═══ Records for the task

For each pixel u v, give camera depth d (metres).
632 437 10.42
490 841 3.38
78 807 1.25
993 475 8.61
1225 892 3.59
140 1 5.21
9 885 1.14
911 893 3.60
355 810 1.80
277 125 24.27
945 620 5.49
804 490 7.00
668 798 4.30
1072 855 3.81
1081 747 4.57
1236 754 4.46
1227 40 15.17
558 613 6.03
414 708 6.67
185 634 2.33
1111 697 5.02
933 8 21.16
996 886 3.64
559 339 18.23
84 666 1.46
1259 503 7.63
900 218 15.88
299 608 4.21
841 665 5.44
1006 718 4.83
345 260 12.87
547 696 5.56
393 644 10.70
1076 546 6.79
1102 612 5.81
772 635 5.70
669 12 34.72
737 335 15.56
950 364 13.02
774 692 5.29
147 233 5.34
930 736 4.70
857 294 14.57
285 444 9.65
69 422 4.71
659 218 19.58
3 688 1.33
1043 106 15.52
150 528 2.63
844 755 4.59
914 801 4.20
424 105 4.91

══════
═══ Records for the task

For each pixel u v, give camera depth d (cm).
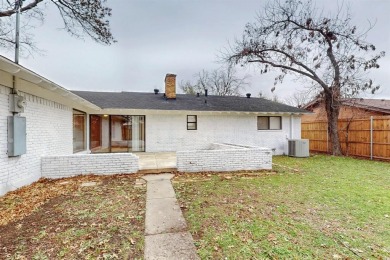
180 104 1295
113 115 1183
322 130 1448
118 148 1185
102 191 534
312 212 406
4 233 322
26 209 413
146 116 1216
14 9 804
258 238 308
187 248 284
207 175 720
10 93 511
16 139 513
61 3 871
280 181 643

══════

*Exercise brief*
All lines above from the one with "414 708 6.67" to the one with "424 105 4.91", inclusive, should be copied exactly, and no other lines.

*Expected output*
414 708 6.67
185 634 2.33
1111 697 5.02
933 8 21.16
996 886 3.64
559 339 18.23
84 666 1.46
1259 503 7.63
900 218 15.88
299 608 4.21
841 665 5.44
1006 718 4.83
345 260 12.87
547 696 5.56
393 644 10.70
1076 546 6.79
1102 612 5.81
772 635 5.70
669 12 34.72
737 335 15.56
950 364 13.02
774 692 5.29
147 233 5.34
930 736 4.70
857 294 14.57
285 444 9.65
69 422 4.71
659 218 19.58
3 688 1.33
1043 106 15.52
150 528 2.63
844 755 4.59
914 801 4.20
424 105 4.91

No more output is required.